Stroke is a major cause of adult disability. Selective serotonin reuptake inhibitors (SSRIs) have been used for many years to manage depression and other mood disorders after stroke. The 2012 Cochrane Review of SSRIs for stroke recovery demonstrated positive effects on recovery, even in people who were not depressed at randomisation. A large trial of fluoxetine for stroke recovery (fluoxetine versus placebo under supervision) has recently been published, and it is now appropriate to update the evidence.
To determine if SSRIs are more effective than placebo or usual care at improving outcomes in people less than 12 months post-stroke, and to determine whether treatment with SSRIs is associated with adverse effects.
For this update, we searched the Cochrane Stroke Group Trials Register (last searched 16 July 2018), the Cochrane Controlled Trials Register (CENTRAL, Issue 7 of 12, July 2018), MEDLINE (1946 to July 2018), Embase (1974 to July 2018), CINAHL (1982 July 2018), PsycINFO (1985 to July 2018), AMED (1985 to July 2018), and PsycBITE March 2012 to July 2018). We also searched grey literature and clinical trials registers.
We included randomised controlled trials (RCTs) that recruited ischaemic or haemorrhagic stroke survivors at any time within the first year. The intervention was any SSRI, given at any dose, for any period, and for any indication. We excluded drugs with mixed pharmacological effects. The comparator was usual care or placebo. To be included, trials had to collect data on at least one of our primary (disability score or independence) or secondary outcomes (impairments, depression, anxiety, quality of life, fatigue, healthcare cost, death, adverse events and leaving the trial early).
We extracted data on demographics, type of stroke, time since stroke, our primary and secondary outcomes, and sources of bias. Two review authors independently extracted data from each trial. We used standardised mean differences (SMDs) to estimate treatment effects for continuous variables, and risk ratios (RRs) for dichotomous effects, with their 95% confidence intervals (CIs). We assessed risks of bias and applied GRADE criteria.
We identified a total of 63 eligible trials recruiting 9168 participants, most of which provided data only at end of treatment and not at follow-up. There was a wide age range. About half the trials required participants to have depression to enter the trial. The duration, drug, and dose varied between trials. Only three of the included trials were at low risk of bias across the key 'Risk of bias' domains. A meta-analysis of these three trials found little or no effect of SSRI on either disability score: SMD −0.01 (95% CI −0.09 to 0.06; P = 0.75; 2 studies, 2829 participants; moderate-quality evidence) or independence: RR 1.00 (95% CI 0.91 to 1.09; P = 0.99; 3 studies, 3249 participants; moderate-quality evidence). We downgraded both these outcomes for imprecision.

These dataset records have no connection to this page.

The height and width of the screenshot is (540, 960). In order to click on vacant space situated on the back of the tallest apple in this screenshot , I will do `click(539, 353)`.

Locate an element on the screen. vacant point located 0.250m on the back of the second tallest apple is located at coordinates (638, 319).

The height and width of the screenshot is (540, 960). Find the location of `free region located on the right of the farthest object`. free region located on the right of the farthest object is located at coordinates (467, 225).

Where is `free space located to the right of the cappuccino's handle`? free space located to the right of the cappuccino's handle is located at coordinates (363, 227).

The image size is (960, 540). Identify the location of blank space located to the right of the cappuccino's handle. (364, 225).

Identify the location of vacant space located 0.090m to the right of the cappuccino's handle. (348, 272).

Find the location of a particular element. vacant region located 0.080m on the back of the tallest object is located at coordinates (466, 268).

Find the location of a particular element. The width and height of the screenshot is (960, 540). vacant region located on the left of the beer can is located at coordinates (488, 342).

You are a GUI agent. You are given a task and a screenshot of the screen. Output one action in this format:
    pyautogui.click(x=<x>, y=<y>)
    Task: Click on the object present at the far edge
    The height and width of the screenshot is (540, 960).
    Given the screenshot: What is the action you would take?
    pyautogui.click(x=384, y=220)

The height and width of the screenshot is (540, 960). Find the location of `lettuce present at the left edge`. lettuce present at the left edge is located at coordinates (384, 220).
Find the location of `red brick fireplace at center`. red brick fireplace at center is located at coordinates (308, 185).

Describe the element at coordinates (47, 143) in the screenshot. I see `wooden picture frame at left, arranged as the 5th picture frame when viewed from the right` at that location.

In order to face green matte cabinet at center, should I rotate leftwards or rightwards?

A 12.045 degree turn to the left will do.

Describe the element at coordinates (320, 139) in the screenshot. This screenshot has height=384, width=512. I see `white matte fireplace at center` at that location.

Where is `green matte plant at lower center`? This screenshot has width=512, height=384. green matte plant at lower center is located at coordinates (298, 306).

SSRIs reduced the average depression score (SMD 0.11 lower, 0.19 lower to 0.04 lower; 2 trials, 2861 participants; moderate-quality evidence), but there was a higher observed number of gastrointestinal side effects among participants treated with SSRIs compared to placebo (RR 2.19, 95% CI 1.00 to 4.76; P = 0.05; 2 studies, 148 participants; moderate-quality evidence), with no evidence of heterogeneity (I2 = 0%). For seizures there was no evidence of a substantial difference. When we included all trials in a sensitivity analysis, irrespective of risk of bias, SSRIs appeared to reduce disability scores but not dependence. One large trial (FOCUS) dominated the results.
We identified several ongoing trials, including two large trials that together will recruit more than 3000 participants.